In IR evaluation, the satisficing strategy in decision-making may be partially captured by some of the existing offline metrics, assuming that users will stop searches once they find the first relevant document that satisfies their information needs (e.g., reciprocal rank, expected reciprocal rank). However, current relevance-based metrics may not be able to fully characterize the nature of in situ satisficing moment or threshold. The threshold may also involve other features and dimensions of search results, such as usefulness for completing the task, topical diversity, interestingness, as well as unexpectedness (or information serendipity). Also, the evaluation of relevance itself may also be affected by other related human biases. For instance, the first couple of documents encountered in a session are often considered as relevant ones and may significantly affect users’ evaluations of subsequently retrieved documents. Thus, focusing on available relevance labels in test collections only may lead to biased search ranking and inaccurate estimation of levels of user satisfaction. Consequently, it might be difficult for researchers and system designers to adaptively optimize ranking and search recommendation algorithms toward the goal of satisficing in real-world information seeking and search settings.

5 Summary

This chapter brings together the insights regarding formal IR models and human bounded rationality discussed in previous chapters and discusses the ways in which we can extend several widely adopted (explicitly or implicitly) assumptions in user modeling and make them more behaviorally realistic. Specifically, based on the nature of human biases and heuristics discussed in Chap. 4, we explain their possible impacts on users’ search interaction and evaluation at pre-search, within-search, and post-search retrospective evaluation stages and suggest revised forms of existing assumptions that can incorporate the knowledge about human biases into formal user models and system evaluation metrics.

Nevertheless, it is worth noting that we as a research community still has a long way to go before achieving reliable, intelligent bias-aware user modeling and personalized recommendation. Extending rational assumptions and discussing potential research problems is the first step toward reaching the ultimate goal of bias-aware IR that addresses both human biases and algorithmic biases. Beyond this initial step, researchers also need to develop and further enhance bias-aware user models and incorporate the knowledge regarding bounded rationality into search and ranking algorithms, evaluation metrics, and standardized IR evaluation experiments (Liu, 2022). In addition to the open research problems discussed above, methodologically, how to accurately capture and estimate the real impacts of human biases and heuristics in naturalistic complex information seeking and retrieval settings, rather than the (over)simplified decision-making experiments employed in a series of classic behavioral economics research, also remains an open challenge to the research community. Also, given the high cost of user studies in both lab and naturalistic environments, we also need to develop and evaluate the methods through which we can reliably reuse the study materials (e.g., study design and instruments, collected data, statistical and machine learning models built and tested) and replicate the completed experiments in different settings.

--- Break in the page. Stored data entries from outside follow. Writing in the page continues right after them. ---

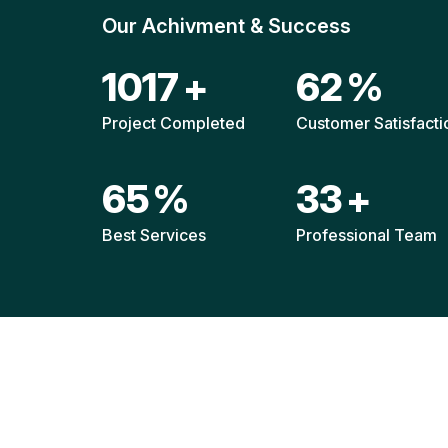
Our Achivment & Success
1511
+
92
%
Project Completed
Customer Satisfacti
96
%
49
+
Best Services
Professional Team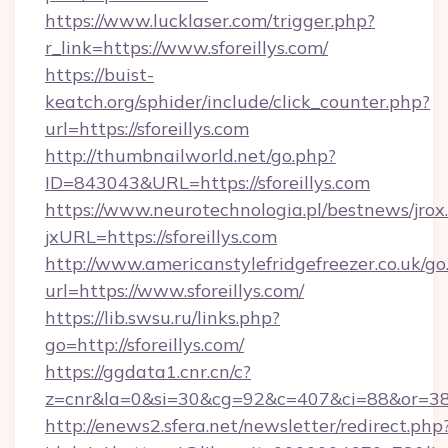
https://www.lucklaser.com/trigger.php?
r_link=https://www.sforeillys.com/
https://buist-
keatch.org/sphider/include/click_counter.php?
url=https://sforeillys.com
http://thumbnailworld.net/go.php?
ID=843043&URL=https://sforeillys.com
https://www.neurotechnologia.pl/bestnews/jrox
jxURL=https://sforeillys.com
http://www.americanstylefridgefreezer.co.uk/go
url=https://www.sforeillys.com/
https://lib.swsu.ru/links.php?
go=http://sforeillys.com/
https://ggdata1.cnr.cn/c?
z=cnr&la=0&si=30&cg=92&c=407&ci=88&or=3
http://enews2.sfera.net/newsletter/redirect.php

Researchers may need to both explore existing user study designs and techniques (e.g., Kelly, 2009; Kelly & Sugimoto, 2013; Liu & Shah, 2019) and also employ additional signals and design new study settings where boundedly rational decision-making processes could be better observed and identified.

In the following chapters, we will discuss the recent research progress on modeling and simulating human biases in information seeking, retrieval, and recommendation and identify more specific research questions, directions, as well as challenges that may require more attention and research efforts from future studies.